К концу ужина, когда мы уже закусывали смоквами, кто-то постучал в дверь. Это пришла тетушка Жербо с малышом на руках. Брат поцеловал малютку в лоб, взял у меня пятнадцать су, случайно оказавшихся при мне, и отдал их тетушке Жербо. Наш гость в это время почти не обращал внимания на окружающее. Он больше не говорил и казался очень утомленным. Когда бедная старушка Жербо ушла, брат прочитал послеобеденную молитву, потом, обращаясь к гостю, сказал: «Вам, наверное, хочется поскорее лечь в постель». Госпожа Маглуар поспешила убрать со стола. Я поняла, что нам следует уйти, чтобы путник мог лечь спать, и мы обе поднялись наверх. Однако через минуту я послала г-жу Маглуар отнести на постель гостя шкуру шварцвальдской косули, которая обычно лежит в моей спальне. Ночи здесь морозные, а мех хорошо греет. Жаль только, что она такая старая, шерсть из нее так и лезет. Брат купил ее, когда был в Германии, в Тотлингене, у истоков Дуная; там же он купил и ножичек с ручкой слоновой кости, который я употребляю за столом.
Госпожа Маглуар тотчас же вернулась назад, потом мы помолились богу в комнате, где обычно развешиваем белье, и разошлись по своим спальням, ничего не сказав друг другу».
Пожелав сестре доброй ночи, монсеньор Бьенвеню взял со стола один из серебряных подсвечников, другой вручил своему гостю и сказал:
– Пойдемте, сударь, я провожу вас в вашу комнату.
Путник последовал за ним.
Как уже известно из вышесказанного, расположение комнат в доме было таково, что войти в молельню, где находился альков, или же выйти из нее можно было только через спальню епископа.
В ту минуту, когда они проходили через спальню, г-жа Маглуар убирала столовое серебро в шкафчик, висевший над изголовьем кровати. Она каждый вечер заканчивала этим свои хозяйственные дела, перед тем как лечь спать.
Епископ проводил своего гостя до самого алькова. Там ожидала его постель с чистым и свежим бельем. Путник поставил подсвечник на маленький столик.

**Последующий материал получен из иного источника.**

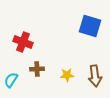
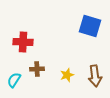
red cross: rotated 18 degrees counterclockwise
yellow star: rotated 16 degrees counterclockwise
cyan semicircle: moved 3 px right
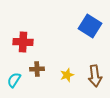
blue square: rotated 15 degrees clockwise
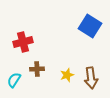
red cross: rotated 18 degrees counterclockwise
brown arrow: moved 4 px left, 2 px down
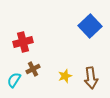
blue square: rotated 15 degrees clockwise
brown cross: moved 4 px left; rotated 24 degrees counterclockwise
yellow star: moved 2 px left, 1 px down
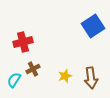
blue square: moved 3 px right; rotated 10 degrees clockwise
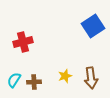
brown cross: moved 1 px right, 13 px down; rotated 24 degrees clockwise
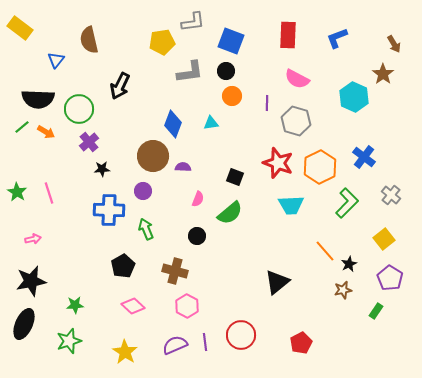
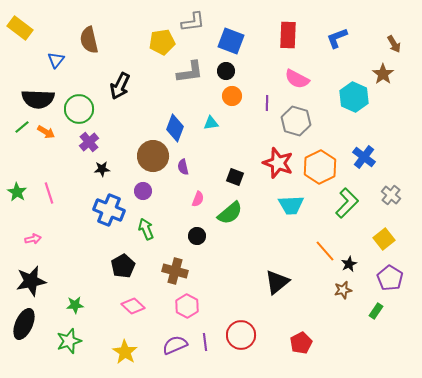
blue diamond at (173, 124): moved 2 px right, 4 px down
purple semicircle at (183, 167): rotated 105 degrees counterclockwise
blue cross at (109, 210): rotated 20 degrees clockwise
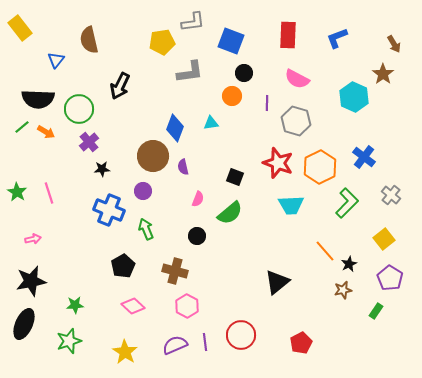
yellow rectangle at (20, 28): rotated 15 degrees clockwise
black circle at (226, 71): moved 18 px right, 2 px down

– Ну, желаю вам спокойной ночи, – сказал епископ. – Завтра утром, перед уходом, вы выпьете чашку парного молока от наших коров, совсем еще теплого.
– Спасибо вам, господин аббат, – сказал путник.
Не успел он произнести эти исполненные мира слова, как вдруг, без всякого перехода, в нем произошла странная перемена, которая привела бы в ужас обеих достойных женщин, если бы они присутствовали при этом. Даже и сейчас нам трудно отдать себе отчет, какое именно чувство руководило им в ту минуту. Что это было – предостережение или угроза? Или он просто повиновался какому-то безотчетному побуждению, которое не было понятно и ему самому? Он круто обернулся к старику, скрестил руки на груди и, устремив на своего хозяина дикий взгляд, хрипло вскричал:
– Вот оно что! Так вы, значит, укладываете меня в доме, вот здесь, рядом с собой! – Он помолчал, потом прибавил с усмешкой, в которой таилось что-то страшное: – Хорошо ли вы подумали о том, что делаете? Почем знать – может быть, мне случалось на своем веку убить человека?
– Про то ведает только бог, – ответил епископ.
Затем, торжественно подняв руку со сложенными для крестного знаменья пальцами и шевеля губами, словно молясь или разговаривая сам с собой, он благословил путника, даже не наклонившего при этом голову, и, не оглядываясь назад, пошел к себе.
Когда в алькове кто-нибудь спал, широкая саржевая занавеска, протянутая в молельне от стены к стене, закрывала алтарь. Проходя мимо этой занавески, епископ встал на колени и сотворил краткую молитву.
Минуту спустя он был уже в саду и шагал по дорожкам, размышляя, созерцая, отдаваясь душой и мыслью великой тайне, которую ночью бог открывает очам тех, кто бодрствует.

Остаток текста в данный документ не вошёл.